(Material for this exercise Opens)
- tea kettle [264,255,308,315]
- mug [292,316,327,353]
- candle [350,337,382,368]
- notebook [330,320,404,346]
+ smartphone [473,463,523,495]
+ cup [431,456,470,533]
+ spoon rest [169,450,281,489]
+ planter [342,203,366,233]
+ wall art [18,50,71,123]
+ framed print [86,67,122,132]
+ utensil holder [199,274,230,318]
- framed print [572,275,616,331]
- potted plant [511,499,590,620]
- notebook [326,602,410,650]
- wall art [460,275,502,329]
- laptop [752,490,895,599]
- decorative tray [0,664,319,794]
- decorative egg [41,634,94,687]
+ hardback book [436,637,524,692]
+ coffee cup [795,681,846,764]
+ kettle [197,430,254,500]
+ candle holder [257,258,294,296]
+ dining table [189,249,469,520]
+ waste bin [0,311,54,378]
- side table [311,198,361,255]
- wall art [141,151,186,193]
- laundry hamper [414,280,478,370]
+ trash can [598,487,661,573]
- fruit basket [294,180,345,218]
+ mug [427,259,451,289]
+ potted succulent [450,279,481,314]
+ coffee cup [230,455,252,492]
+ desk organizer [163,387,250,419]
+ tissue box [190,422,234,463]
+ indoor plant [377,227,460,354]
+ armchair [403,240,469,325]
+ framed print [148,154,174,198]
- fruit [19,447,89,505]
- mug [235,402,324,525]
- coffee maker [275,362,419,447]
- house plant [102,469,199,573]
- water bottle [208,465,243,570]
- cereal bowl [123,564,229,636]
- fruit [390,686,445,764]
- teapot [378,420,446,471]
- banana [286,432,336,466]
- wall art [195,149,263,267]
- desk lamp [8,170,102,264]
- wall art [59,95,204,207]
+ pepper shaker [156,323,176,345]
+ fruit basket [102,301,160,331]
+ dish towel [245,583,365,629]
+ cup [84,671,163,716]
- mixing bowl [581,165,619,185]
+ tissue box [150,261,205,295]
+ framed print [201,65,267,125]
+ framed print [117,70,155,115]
(Material for this exercise Closes)
▸ Exercise brief
Check each line of the records for the word "candle" and extract those that contain it.

▸ Output below
- candle [350,337,382,368]
+ candle holder [257,258,294,296]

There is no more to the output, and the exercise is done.